* TRECHO DA PÁGINA
- - -
1. Introdução: quando o contrato “se cumpre sozinho” — e o imóvel muda de mãos
A promessa dos smart contracts é sedutora: um contrato que não depende de confiança, não depende de intermediários e, principalmente, executa automaticamente o que foi programado. Pagou, transfere. Descumpriu, bloqueia. Cumpriu etapas, libera valores.
No mercado imobiliário, isso parece resolver velhos problemas: burocracia, demora, custos de cartório e insegurança sobre pagamento e entrega.
Mas o Direito brasileiro tem uma pergunta inevitável:
um imóvel pode ser comprado e vendido por smart contract, com validade jurídica plena, sem escritura e sem registro?
A resposta exige separar duas coisas: a validade do acordo entre as partes e a eficácia para transferir propriedade perante terceiros.
2. O que é um smart contract (e o que ele não é)
Smart contract não é “um contrato mágico”. É, na prática, um programa que executa comandos automáticos quando condições são cumpridas.
Ele pode ser usado para:
automatizar pagamento parcelado, liberar sinal após assinatura, aplicar multa automática, devolver valores se a condição não ocorrer e registrar evidências de datas, valores e eventos.
Mas há um ponto crucial: o smart contract não substitui, sozinho, as exigências formais do Direito Imobiliário brasileiro.
Ele pode organizar a relação obrigacional entre comprador e vendedor, mas não muda as regras de transferência de propriedade.
3. Validade do negócio: o acordo pode existir, mesmo sendo digital
Em regra, contratos podem ser firmados por meio eletrônico. Se há:
manifestação de vontade, capacidade das partes, objeto lícito e forma admitida em lei,
o negócio tende a ser válido como contrato.
- - -
Dados de rastreamento de pontos
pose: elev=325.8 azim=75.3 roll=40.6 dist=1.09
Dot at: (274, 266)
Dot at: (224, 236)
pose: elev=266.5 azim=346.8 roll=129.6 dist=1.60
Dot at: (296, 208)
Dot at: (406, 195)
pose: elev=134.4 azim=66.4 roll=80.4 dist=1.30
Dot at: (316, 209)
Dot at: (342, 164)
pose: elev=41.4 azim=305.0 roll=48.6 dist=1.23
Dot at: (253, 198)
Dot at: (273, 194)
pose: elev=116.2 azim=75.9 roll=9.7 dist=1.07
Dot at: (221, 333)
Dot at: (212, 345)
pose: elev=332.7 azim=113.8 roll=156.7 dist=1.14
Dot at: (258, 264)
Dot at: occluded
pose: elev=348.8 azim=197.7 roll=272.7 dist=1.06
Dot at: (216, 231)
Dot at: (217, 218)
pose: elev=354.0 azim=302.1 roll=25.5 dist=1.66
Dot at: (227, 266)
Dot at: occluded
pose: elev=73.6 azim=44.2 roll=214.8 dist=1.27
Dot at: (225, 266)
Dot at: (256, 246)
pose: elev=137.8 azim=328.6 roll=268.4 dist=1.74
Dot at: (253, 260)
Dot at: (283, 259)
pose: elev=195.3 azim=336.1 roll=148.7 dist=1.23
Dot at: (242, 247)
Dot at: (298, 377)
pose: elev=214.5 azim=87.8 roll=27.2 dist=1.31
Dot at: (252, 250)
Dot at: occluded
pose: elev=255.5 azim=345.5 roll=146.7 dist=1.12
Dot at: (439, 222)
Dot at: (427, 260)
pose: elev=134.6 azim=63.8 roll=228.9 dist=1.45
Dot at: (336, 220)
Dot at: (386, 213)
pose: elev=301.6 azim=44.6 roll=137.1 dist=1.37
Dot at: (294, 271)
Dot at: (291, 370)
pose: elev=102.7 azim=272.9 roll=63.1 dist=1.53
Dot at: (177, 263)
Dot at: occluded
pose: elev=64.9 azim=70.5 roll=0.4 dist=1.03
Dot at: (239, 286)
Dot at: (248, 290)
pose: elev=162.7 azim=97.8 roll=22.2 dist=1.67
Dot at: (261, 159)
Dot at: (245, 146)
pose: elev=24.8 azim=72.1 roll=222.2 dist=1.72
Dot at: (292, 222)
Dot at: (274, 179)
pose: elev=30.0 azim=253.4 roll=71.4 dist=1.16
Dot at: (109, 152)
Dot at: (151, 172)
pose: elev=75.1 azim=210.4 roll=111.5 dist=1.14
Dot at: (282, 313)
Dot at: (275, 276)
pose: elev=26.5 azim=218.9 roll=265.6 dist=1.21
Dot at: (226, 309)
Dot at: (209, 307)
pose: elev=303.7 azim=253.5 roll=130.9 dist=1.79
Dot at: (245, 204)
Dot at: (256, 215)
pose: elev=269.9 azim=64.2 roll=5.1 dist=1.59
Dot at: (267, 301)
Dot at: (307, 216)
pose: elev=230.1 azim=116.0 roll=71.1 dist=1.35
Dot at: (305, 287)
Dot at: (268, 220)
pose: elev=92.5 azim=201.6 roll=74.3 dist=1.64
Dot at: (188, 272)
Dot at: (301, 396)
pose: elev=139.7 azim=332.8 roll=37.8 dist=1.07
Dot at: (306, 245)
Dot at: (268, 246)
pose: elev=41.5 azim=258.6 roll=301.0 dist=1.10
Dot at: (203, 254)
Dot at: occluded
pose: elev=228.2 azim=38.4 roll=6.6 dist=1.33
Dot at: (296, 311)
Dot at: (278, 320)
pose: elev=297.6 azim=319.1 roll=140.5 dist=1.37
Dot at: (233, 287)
- - -
* DESCRIÇÃO DO PROBLEMA
Retome, por favor, o texto sobre smart contracts na compra e venda de imóveis logo após a última frase apresentada.

* RESPOSTA DA TAREFA
Então, um smart contract pode ser um instrumento útil para:
formalizar obrigações, registrar pagamentos, documentar condições e reduzir disputas sobre “quem cumpriu primeiro”.
O problema não está na existência do contrato, mas no que ele pretende produzir como efeito final: transferir a propriedade do imóvel.
4. O limite decisivo: propriedade imobiliária não se transfere só com “código”
No Brasil, a transferência de propriedade de imóvel, como regra, depende de:
escritura pública (quando exigida) e registro no Cartório de Registro de Imóveis.
Isso significa que, ainda que o smart contract seja válido como acordo, ele não tem, por si só, força para “passar o imóvel” perante o sistema registral.
Ou seja: o contrato pode até dizer que o comprador é dono, mas o Direito só reconhece plenamente a propriedade com o registro.
Esse é o ponto que frustra muitas expectativas: a blockchain pode registrar a operação, mas o sistema jurídico brasileiro exige o registro imobiliário tradicional para eficácia real.
5. O que pode dar errado: execução automática não elimina risco jurídico
Outro problema dos smart contracts é que eles executam “no piloto automático”, e isso pode gerar conflitos quando a realidade é mais complexa do que o código.
No imobiliário, situações comuns podem quebrar a lógica automática:
inadimplemento parcial, vícios ocultos, atraso na entrega, disputa sobre posse, necessidade de rescisão, alegação de coação ou fraude, incapacidade de uma das partes, erro no objeto, bloqueios judiciais e penhoras.
O smart contract não “interpreta” boa-fé, não pondera abuso e não avalia contexto humano. Ele executa.
E é justamente aí que o Direito do Consumidor e a responsabilidade civil podem entrar com força, principalmente se o comprador for parte vulnerável ou se houver oferta enganosa de “imóvel tokenizado com transferência imediata”.
6. Então smart contract imobiliário serve para quê, na prática?
Apesar dos limites, smart contracts podem ser extremamente úteis como mecanismo de apoio, especialmente para:
gestão de pagamento com gatilhos, depósito em garantia (escrow), automatização de multas contratuais, rastreabilidade de etapas e prova de cumprimento.
Ele pode ser um “motor de execução” do contrato, mas não substitui:
cartório, escritura (quando necessária) e registro.
O caminho mais seguro é tratar o smart contract como ferramenta complementar, e não como atalho para pular exigências legais.
7. Conclusão: smart contract pode ser válido, mas não “troca o cartório” sozinho
Smart contracts podem ser juridicamente relevantes, e podem sim estruturar obrigações e automatizar pagamentos na compra e venda de imóveis.
Mas, no Brasil, a propriedade imobiliária continua dependente do sistema registral.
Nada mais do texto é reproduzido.